下巻では、上巻よりも抽象的な内容になっていきました。そして、これまで自分が生きてきた人生は何だったのかと内省させられました。作品は物語としては完結したものの、その中で示された謎に対する答えは何一つ示されませんでした。しかし、不思議なくらい読み終わった後に、言葉にはできない何かが残る作品でした。
お話としては、中盤はカフカ少年の物語よりも、星野さんと合流してからのナカタさんの旅が面白かったです。ナカタさんたちとカフカ少年がどこかで出会うのかと思ったのですが、進路は一瞬交錯しましたが、結局2人が出会うことはありませんでした。

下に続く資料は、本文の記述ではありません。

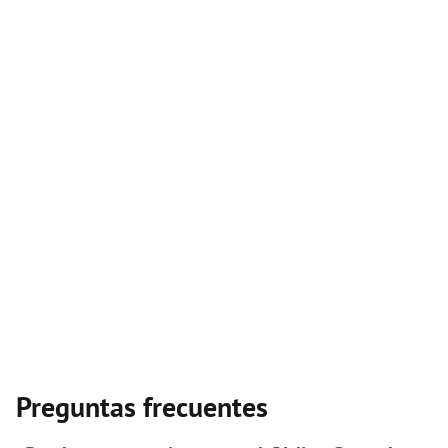
Preguntas frecuentes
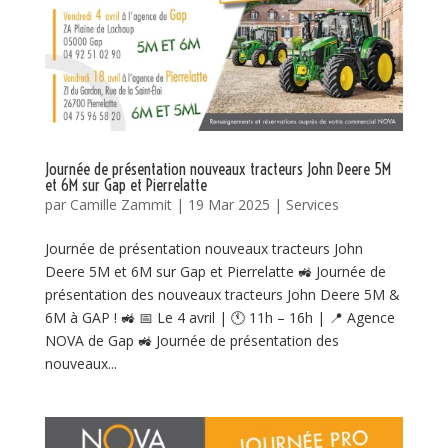
Journée de présentation nouveaux tracteurs John Deere 5M
et 6M sur Gap et Pierrelatte
par
Camille Zammit
|
19 Mar 2025
|
Services
Journée de présentation nouveaux tracteurs John
Deere 5M et 6M sur Gap et Pierrelatte 🚜 Journée de
présentation des nouveaux tracteurs John Deere 5M &
6M à GAP ! 🚜 📅 Le 4 avril | 🕚 11h – 16h | 📍 Agence
NOVA de Gap 🚜 Journée de présentation des
nouveaux...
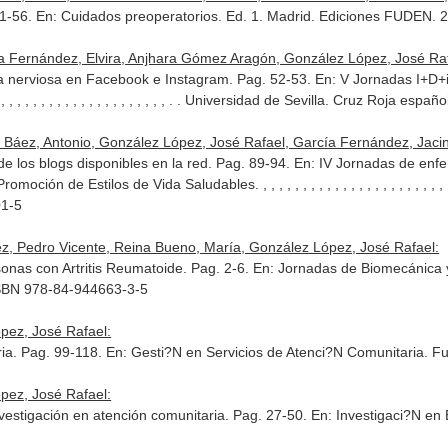
31-56.
En: Cuidados preoperatorios
. Ed. 1. Madrid. Ediciones FUDEN. 
a Fernández, Elvira, Anjhara Gómez Aragón, González López, José Raf
ia nerviosa en Facebook e Instagram. Pag. 52-53.
En: V Jornadas I+D+
 , , , , , , , , , , , , , , , , , , , , , , , . . Universidad de Sevilla. Cruz Ro
Báez, Antonio, González López, José Rafael, García Fernández, Jaci
de los blogs disponibles en la red. Pag. 89-94.
En: IV Jornadas de enfe
Promoción de Estilos de Vida Saludables
. , , , , , , , , , , , , , , , , , , , 
01-5
z, Pedro Vicente, Reina Bueno, María, González López, José Rafael:
onas con Artritis Reumatoide. Pag. 2-6.
En: Jornadas de Biomecánica 
ISBN 978-84-944663-3-5
pez, José Rafael:
ria. Pag. 99-118.
En: Gesti?N en Servicios de Atenci?N Comunitaria
. F
pez, José Rafael:
investigación en atención comunitaria. Pag. 27-50.
En: Investigaci?N en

それぞれがそれぞれに、ただ自分の道を歩いてゆくだけ。そんな割り切りが、とてもこの作品らしいと思いました。
この作品を読んでいる間、登場人物たちの運命と共に、自分の運命についてもいろいろと考えさせられました。学生から社会人になり、必死に仕事をして何ものかを見つけ出そうとしてきましたが、自分の努力とは反対に、私自身の中には何も残らなかったのではないかと思いました。

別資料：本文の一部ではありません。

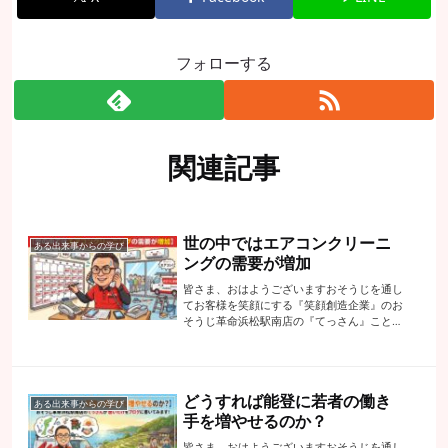
フォローする
関連記事
世の中ではエアコンクリーニ
ある出来事からの学び
ングの需要が増加
皆さま、おはようございますおそうじを通し
てお客様を笑顔にする『笑顔創造企業』のお
そうじ革命浜松駅南店の『てっさん』こと代
表の手塚でございます今日のブログのタイト
ルのエアコンクリーニングの重要が増加って
いうことにしたのですが昨日だけでもお問
合...
どうすれば能登に若者の働き
ある出来事からの学び
手を増やせるのか？
皆さま、おはようございますおそうじを通し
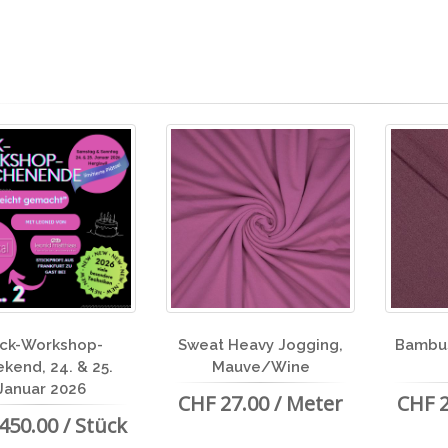
ick-Workshop-
Sweat Heavy Jogging,
Bambus
kend, 24. & 25.
Mauve/Wine
Januar 2026
CHF 27.00 / Meter
CHF 2
450.00 / Stück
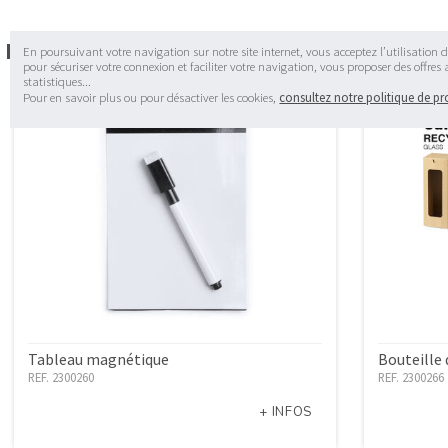
Dans la même catégorie
En poursuivant votre navigation sur notre site internet, vous acceptez l’utilisation d
pour sécuriser votre connexion et faciliter votre navigation, vous proposer des offres
statistiques...
Pour en savoir plus ou pour désactiver les cookies,
consultez notre politique de p
Tableau magnétique
Bouteille 
REF. 2300260
REF. 2300266
+ INFOS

現在、心の病を抱え、社会から一歩離れた場所にいて、自分には何もないことを痛感させられます。いくらかの貯金と経験は残りましたが、結局私自身の中には何も満たされていないのではないか!?、そんな不安があります。
こんな私が、この作品に出会えたのは幸運なことだったと思います。この作品に出会わなければ、私は自分自身が空っぽだったことに気がつくことさえなかったかもしれませんので。